C’est arrivé pas plus tard que l’autre soir.

J’étais convié, comme tous les autres employés, à une soirée de présentation de début d’année comme beaucoup d’ESN en font.

Et maintenant, je comprends ce que ressent David Vincent dans « les envahisseurs » : je me sentais comme lui au milieu d’une assemblée de quelques centaines d’incrédules que je ne pourrai jamais convaincre.

Ce type de réunion donne en général lieu à de grandes envolées sur les « valeurs » de la société, ses offres, et l’avenir radieux qui nous attend : cette fois encore, je n’ai pas été déçu.

Lors de la prise de parole d’un cadre de plan national venu voir ses ouailles de province, nous avons eu droit à de la langue de bois, ponctuée de « digital » pour faire bien plutôt que de « numérique », et la répétition des poncifs habituels de la profession.

Il a tout d’abord parlé de l’importance du « capital humain » de l’entreprise. Dans une ESN ? Sans rire ? Le seul capital est le capital, et les quelques cadres et commerciaux qui en profitent. (1)

Oser parler de capital humain quand le turn-over moyen de la profession dépasse les 20% (2), il ne faut vraiment pas manquer d’aplomb, ou bien prendre son auditoire pour une troupeau d’aliénés (un peu des deux je pense).

Il a ensuite, vous l’aviez deviné, parlé des difficultés de recrutement : comment se fait-il qu’il soit si difficile de recruter ?

C’est prendre le problème à l’envers : il faudrait d’abord se demander pourquoi les gens partent.

Il n’y aurait plus alors qu’à recruter pour augmenter l’effectif, pas pour le conserver.

Dans mon entreprise, je fais partie des chanceux, il n’y a que 7 ans que j’ai le même salaire, et pour certains, c’est plus de 10 ans, si bien que les salaires des « séniors » sont sensiblement les mêmes que ceux des « 3 à 5 ans d’expérience ».

Ce qui  est présenté comme une politique RH consiste à attendre que les vieux partent (et ils le font de moins en moins, alors on les aide un peu) et à embaucher des jeunes en leur promettant la lune.

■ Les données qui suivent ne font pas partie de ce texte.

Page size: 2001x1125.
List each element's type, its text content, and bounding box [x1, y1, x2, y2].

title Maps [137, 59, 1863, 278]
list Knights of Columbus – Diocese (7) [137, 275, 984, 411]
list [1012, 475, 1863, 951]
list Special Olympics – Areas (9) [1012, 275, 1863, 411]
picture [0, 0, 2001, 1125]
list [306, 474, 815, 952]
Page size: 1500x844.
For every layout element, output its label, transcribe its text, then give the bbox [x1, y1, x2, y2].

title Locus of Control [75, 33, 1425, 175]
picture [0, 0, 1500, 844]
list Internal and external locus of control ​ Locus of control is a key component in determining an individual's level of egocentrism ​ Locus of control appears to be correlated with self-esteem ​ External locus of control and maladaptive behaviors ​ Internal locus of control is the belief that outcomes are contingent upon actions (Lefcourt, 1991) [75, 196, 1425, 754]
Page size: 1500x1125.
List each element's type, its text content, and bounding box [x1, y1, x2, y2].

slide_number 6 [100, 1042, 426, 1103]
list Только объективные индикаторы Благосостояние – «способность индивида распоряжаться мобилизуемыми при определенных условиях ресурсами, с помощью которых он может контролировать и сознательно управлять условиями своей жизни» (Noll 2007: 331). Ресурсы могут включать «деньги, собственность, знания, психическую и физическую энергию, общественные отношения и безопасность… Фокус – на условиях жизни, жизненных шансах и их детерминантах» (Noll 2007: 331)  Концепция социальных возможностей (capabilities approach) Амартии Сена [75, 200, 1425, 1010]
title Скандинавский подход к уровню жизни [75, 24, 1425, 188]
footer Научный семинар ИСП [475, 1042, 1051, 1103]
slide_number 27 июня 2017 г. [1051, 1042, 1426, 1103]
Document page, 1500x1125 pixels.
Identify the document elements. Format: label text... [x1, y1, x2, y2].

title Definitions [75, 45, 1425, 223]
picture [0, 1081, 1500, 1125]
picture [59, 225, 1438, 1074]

Après 2 ou 3 ans, les jeunes vont voir ailleurs pour une augmentation, et vérifier que les autres promettent les mêmes évolutions illusoires.

Il faut donc recruter toute l’année : les ESN recrutent, en moyenne, l’équivalent de 20% de leur effectif tous les ans, et ce, alors que ce dernier évolue peu.

Pour pallier ce problème de recrutement, la cooptation nous a été vantée : mais comment présenter les qualités d’une entreprise qui me vend au plus offrant pour des compétences que je n’ai généralement pas ? Qui en fin de mission se félicite de m’avoir fait réussir, dans le meilleur des cas, et m’accable s’il y a eu un problème ? Qui trouve toujours un prétexte pour refuser une augmentation ? (3)

Il a été aussi question de la marge qu’il faut absolument augmenter, alors qu’elle est déjà juteuse : j’ai failli partir quand le pantin qui annonçait ça nous a expliqué que c’est pour « investir ». 

Investir dans quoi ? Une société qui ne fabrique rien, n’augmente ni ne forme ses salariés, ne leur reverse quasiment pas de participation ou d’intéressement, utilise du matériel obsolète (le PC « portable » qui m’a été attribué date de 2011, comme le téléphone portable qui va avec et que je partage avec un collègue) : son seul investissement est la rémunération des nouveaux et très gourmands actionnaires.

Bien entendu, durant cette mascarade, chacune des prises de paroles donnait lieu à des applaudissements nourris.

Le plus affligeant est de voir tous ces gens si imbus de leurs importance, et de cet auditoire aussi attentif que crédule.


Finalement, rien de neuf, mais je m’épargnerai ce supplice l’année prochaine.



(1) N’oublions pas que dans les ESN, il est exceptionnel que l’intéressement et la participation représentent plus qu’un repas dans un fast-food : environ 1% du bénéfice généré par les salariés leur est reversé dans l’ESN qui m’emploie.

(2) Aucune entreprise « normale » ne pourrait se le permettre sans se mettre en péril, mais dans ce métier où on ne fait que louer au plus offrant, c’est la norme.

(3) Un classique de l’entretien annuel : si l’année a été bonne, ne nous emballons pas : pas d’augmentation. Si l’année a été mauvaise, impossible de justifier une augmentation.